[Start of Exercise inputs]

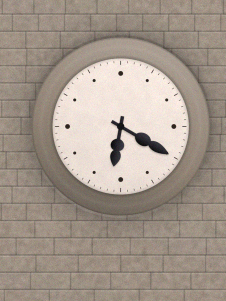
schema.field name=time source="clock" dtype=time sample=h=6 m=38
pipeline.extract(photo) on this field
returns h=6 m=20
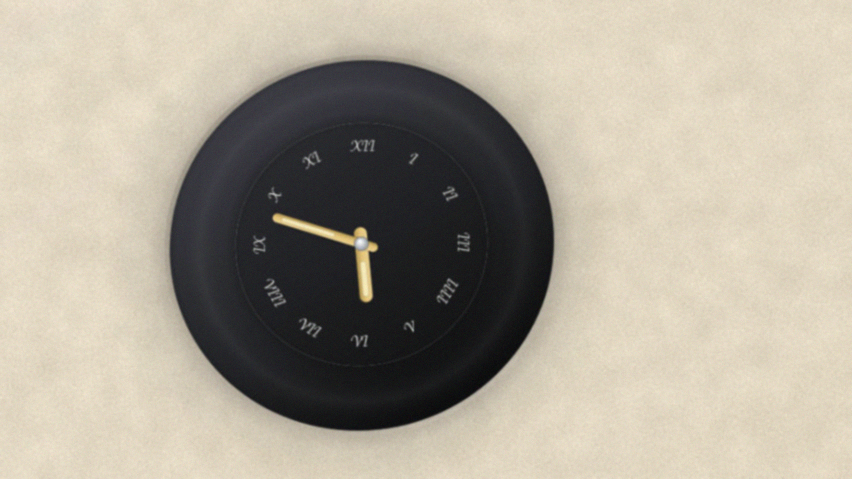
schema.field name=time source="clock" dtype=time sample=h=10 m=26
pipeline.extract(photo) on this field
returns h=5 m=48
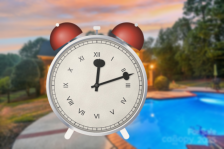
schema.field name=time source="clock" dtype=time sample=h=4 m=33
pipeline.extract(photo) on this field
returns h=12 m=12
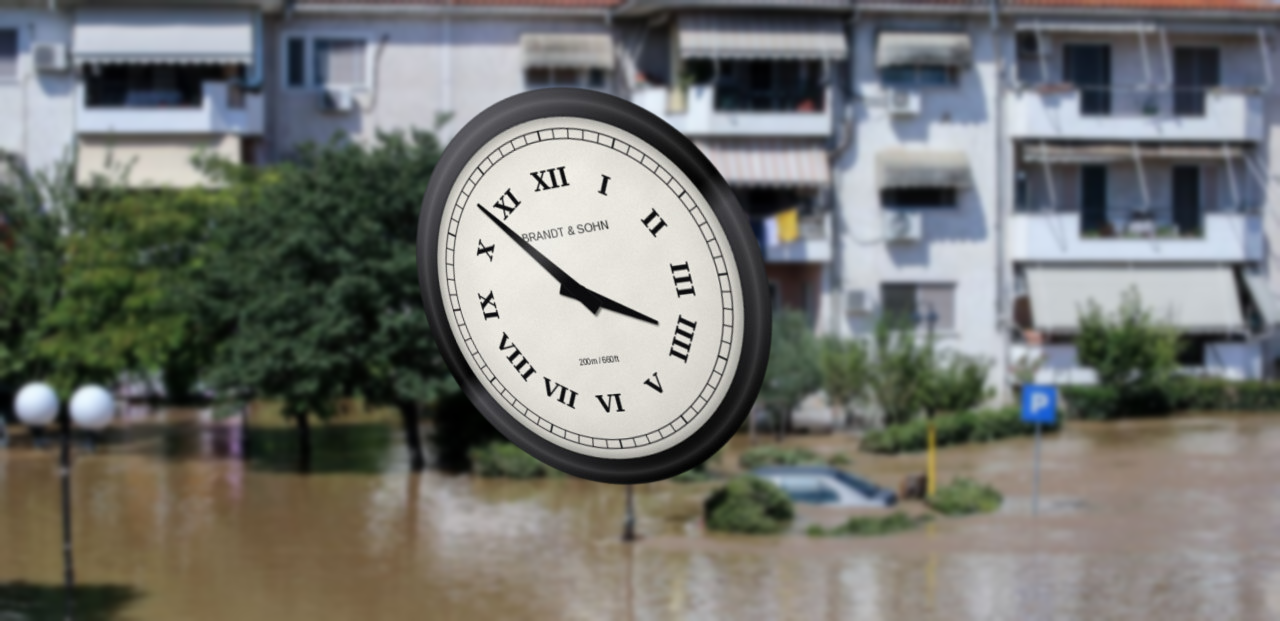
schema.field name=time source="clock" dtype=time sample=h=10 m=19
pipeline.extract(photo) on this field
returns h=3 m=53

[End of Exercise inputs]

▶ **What to produce**: Recast the listing above as a Markdown table with the columns "Row" and "Line," giving each line its own numbered row. Skip blank lines and leave out the pictures.

▶ **Worked answer**:
| Row | Line |
|---|---|
| 1 | schema.field name=time source="clock" dtype=time sample=h=6 m=38 |
| 2 | pipeline.extract(photo) on this field |
| 3 | returns h=6 m=20 |
| 4 | schema.field name=time source="clock" dtype=time sample=h=10 m=26 |
| 5 | pipeline.extract(photo) on this field |
| 6 | returns h=5 m=48 |
| 7 | schema.field name=time source="clock" dtype=time sample=h=4 m=33 |
| 8 | pipeline.extract(photo) on this field |
| 9 | returns h=12 m=12 |
| 10 | schema.field name=time source="clock" dtype=time sample=h=10 m=19 |
| 11 | pipeline.extract(photo) on this field |
| 12 | returns h=3 m=53 |